= Noise, Water, Meat: A History of Sound In The Arts =

1999 book by Douglas Kahn

Noise, Water, Meat: A History of Sound in the Arts is a book by historian and theorist Douglas Kahn. First published in 1999, the book charts a history of sound in the arts through the arc of modernism, the avant-garde, late-modernism, the experimentalism of John Cage, the work of the generation following him including artists such as Allan Kaprow, George Brecht, and Yoko Ono, as well as writers William S. Burroughs and Michael McLure, and filmmakers Dziga Vertov, Sergei Eisenstein and Grigori Alexandrov. In doing so, Kahn uses the book to call for a form of historiographic listening that through which a new understanding of cultural history and theory can be drawn.

== Background ==
Noise, Water, Meat draws upon some of Kahn's prior writing, including articles for October and The Musical Quarterly, and book chapters in Wireless Imagination: Sound, Radio and the Avant-Garde (MIT Press, 1992), In the Spirit of Fluxus (ed. Elizabeth Armstrong and Joan Rothfuss, Walker Art Center, 1993), and his PhD dissertation "Techniques and Tropes of Sound, Voice and Aurality in Artistic Modernism" (supervised by Dr. Helen Grace). According to Kahn, the book was composed during stints on Sydney commuter trains using readily available material and his own personal collection.

== Significant themes ==

=== Sound in the Arts ===
While Noise, Water, Meat addresses the use of sound by artists, it is not a history of the field of contemporary art known as sound art. According to Kahn, the category of Sound Art came to prominence within the United States during the 1990s and 2000s largely in the wake of Dan Lander's edited collection, Sound By Artists. Artists outside the art-market centre of New York had long been developing techniques, practices, and works that would be considered within the space of sound art well before the boom of the category around the turn of the new millennium.

The subtitle of the book therefore marked an important distinction between Kahn's work and artistic category that emerged during the later half of the 20th century. As Kahn later noted, his use of the word "art" is here more generalised, referring to the broad sweep of the synthetic arts, encompassing, "the various intersecting social, cultural, and environmental realities wittingly and unwittingly embodied in any one of the innumerable factors that go into producing, experiencing, and understanding a particular work."

=== Noise ===
The book breaks down the demarcation between what was considered sound and musical sound within European art music and Euro-American Modernism. What used to be understood as "non-musical sound" was otherwise recognised as noise, but Kahn argues that modernist and avant-garde artists recuperated this category by rhetorically and practically invoking the totality of all sound associated with the capacities of audiographic technologies.

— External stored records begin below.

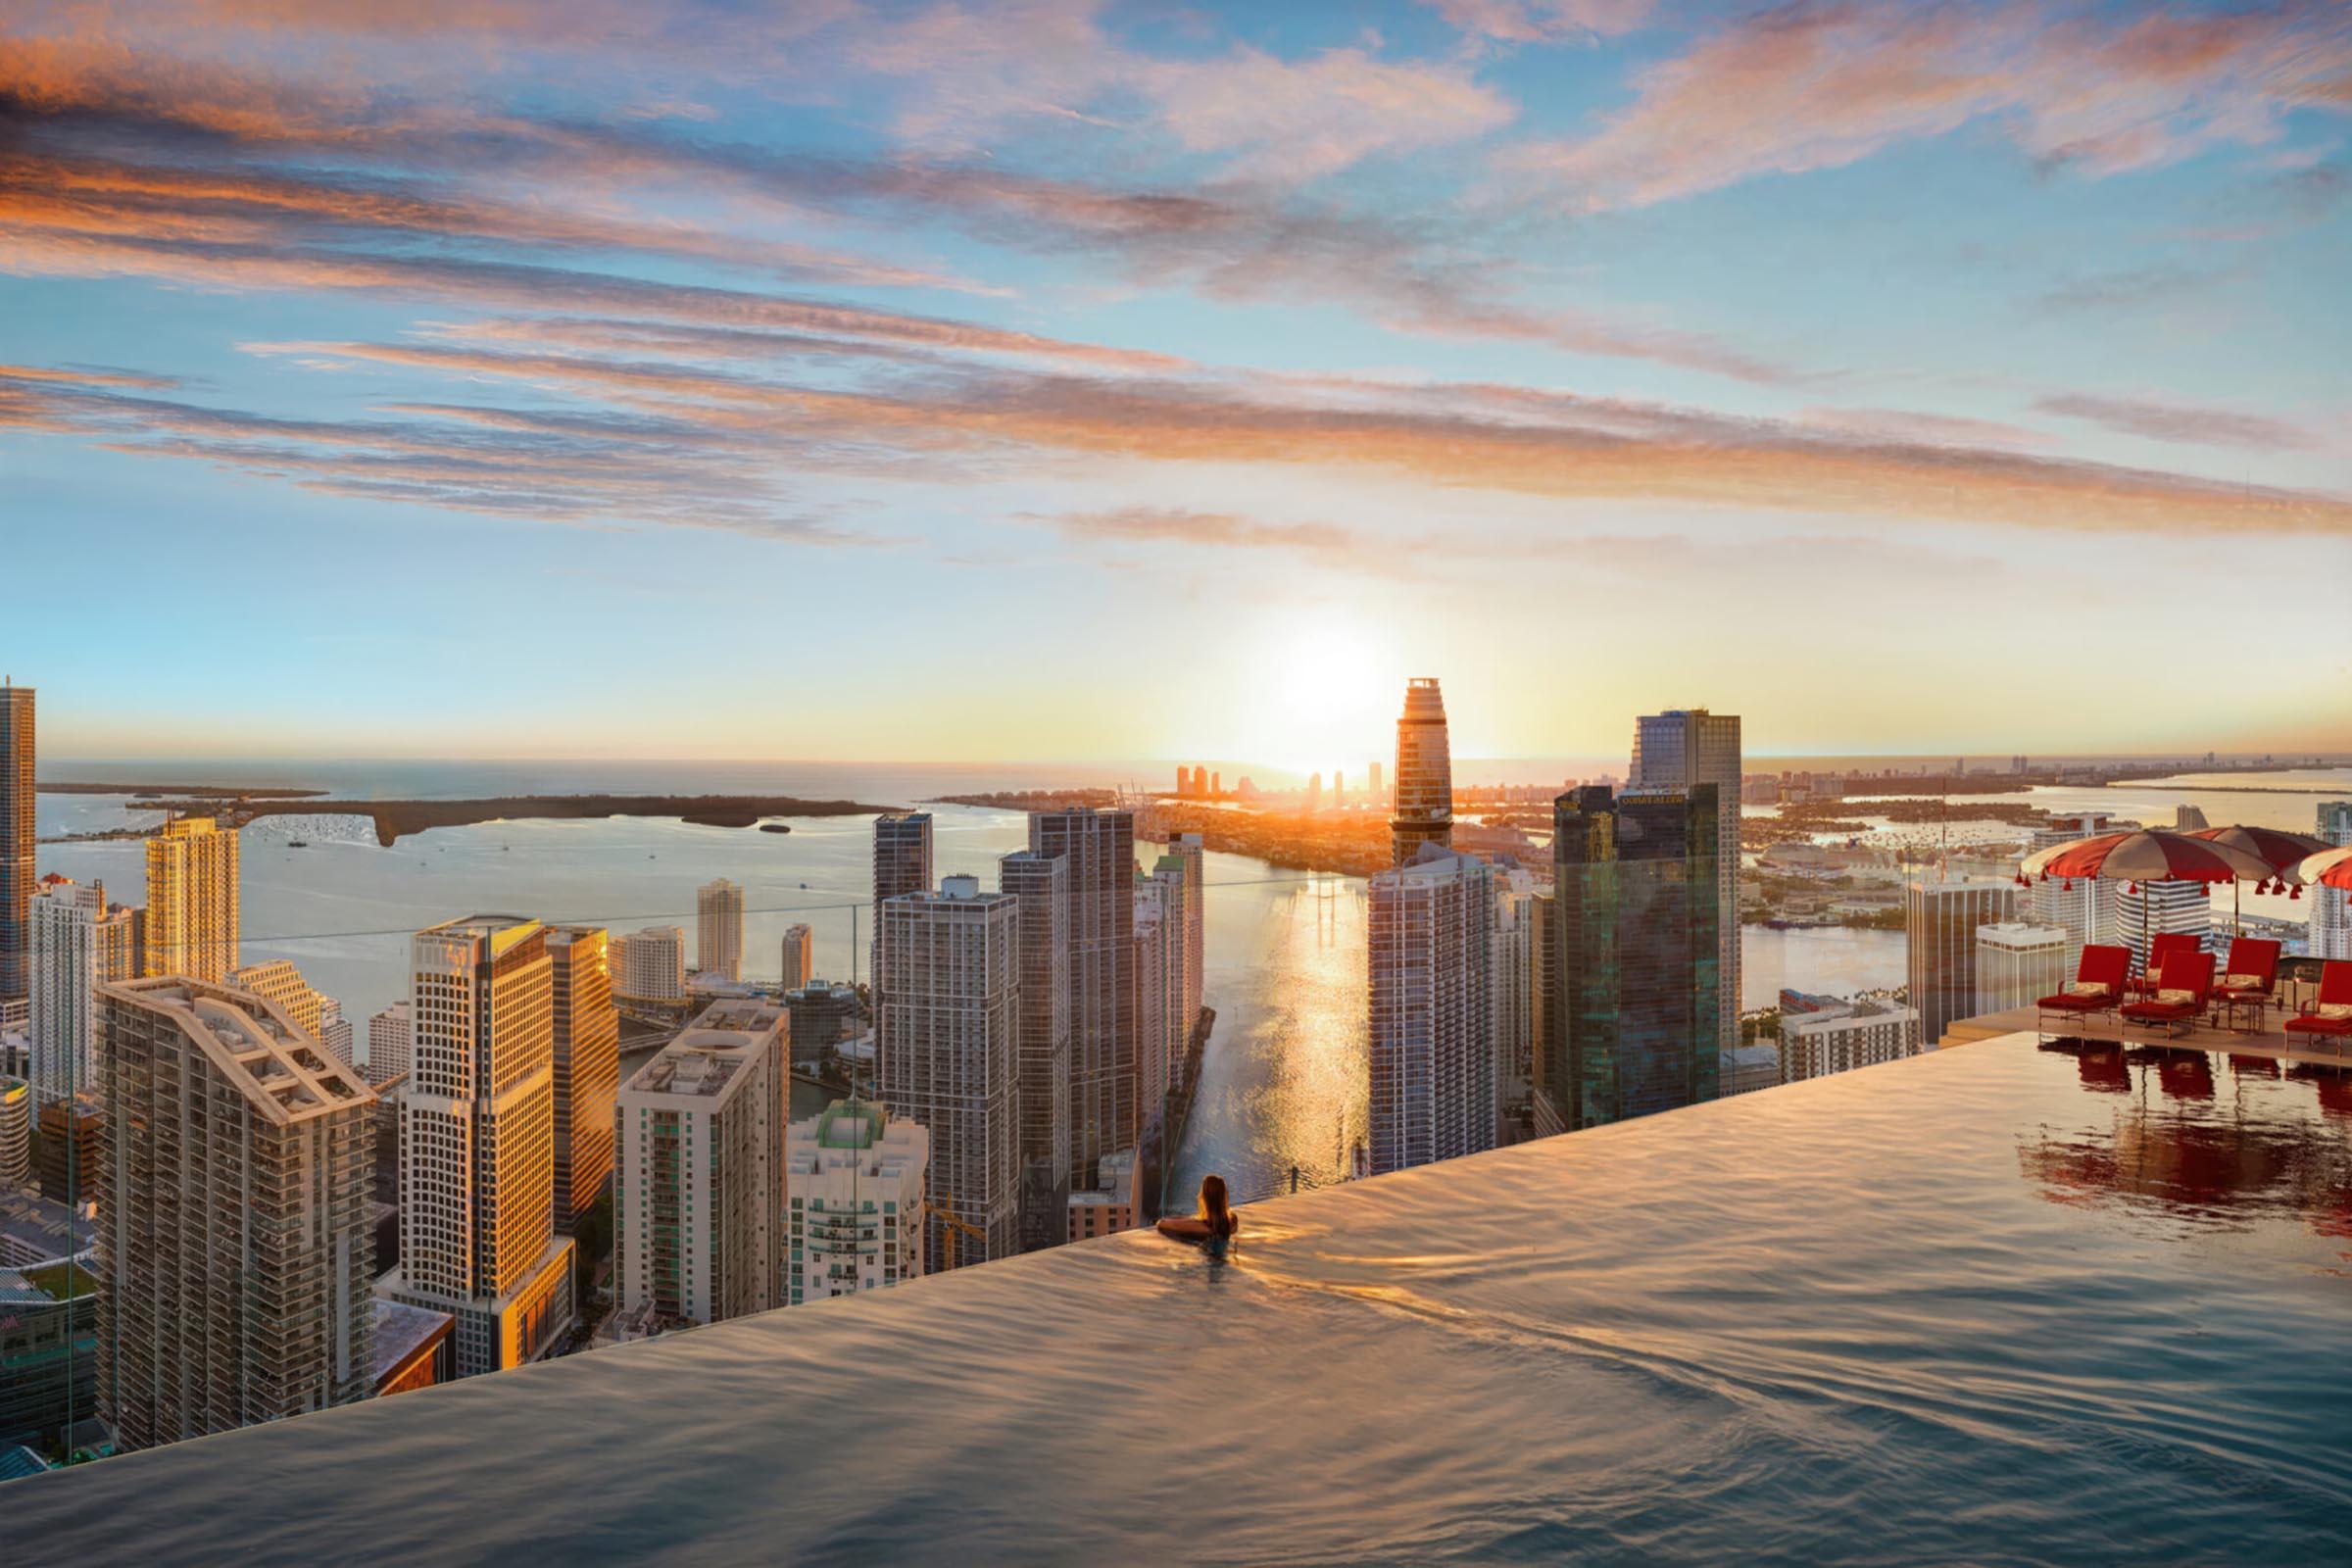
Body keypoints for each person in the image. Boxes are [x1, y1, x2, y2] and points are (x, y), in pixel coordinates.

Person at [1156, 1174, 1240, 1258]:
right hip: (1222, 1258)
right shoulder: (1232, 1221)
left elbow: (1161, 1223)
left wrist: (1189, 1221)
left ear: (1204, 1198)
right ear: (1224, 1197)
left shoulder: (1202, 1226)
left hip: (1209, 1262)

This recuperation first takes form within Italian futurist Luigi Russolo's manifesto and book, The Art of Noises, where "noise" refers to an expanded pallet of timbre.

However, in Kahn's telling it was John Cage who took this recuperation of sounds to its logical conclusion in his writings and with his composition, 4'33". In the piece, sounds are transformed into music just through the act of listening. In a close examination of Cage's understanding of "sound," Kahn argues that the previous demarcation between significant sounds and significant noises remained within the composer's work. Rather, Kahn recognises that Cage's notions of all sound and always sound were part of a larger tradition of the impossible inaudible; that is, the idea that sound either does not dissipate, is both indelibly inscribed and still moving, or is continuous and ubiquitous in a subatomic movement.

== Reception ==
Noise, Water, Meat not only introduced up sound in the arts as a field of study, but has also been recognised as a pioneering text in the field of sound studies.

Writer and artist Seth Kim-Cohen describes Noise, Water, Meat as a "deeply informed, idiosyncratic, and at times visionary account of the incursions of the aural into the visual and literary arts from the turn of the twentieth century through the 1960s."

Philosopher Christopher Cox praised the book as a "magisterial account" of the context out of which sound art emerged. He highlights "Kahn’s theoretical sophistication, however, is extraordinarily rare among critics and theorists of the audio arts whose tools are generally restricted to physical and phenomenological description."

In one review, David Williams praised the book as "one of the most stimulating and provocative studies of art practices and discourses in social contexts I have read for many years."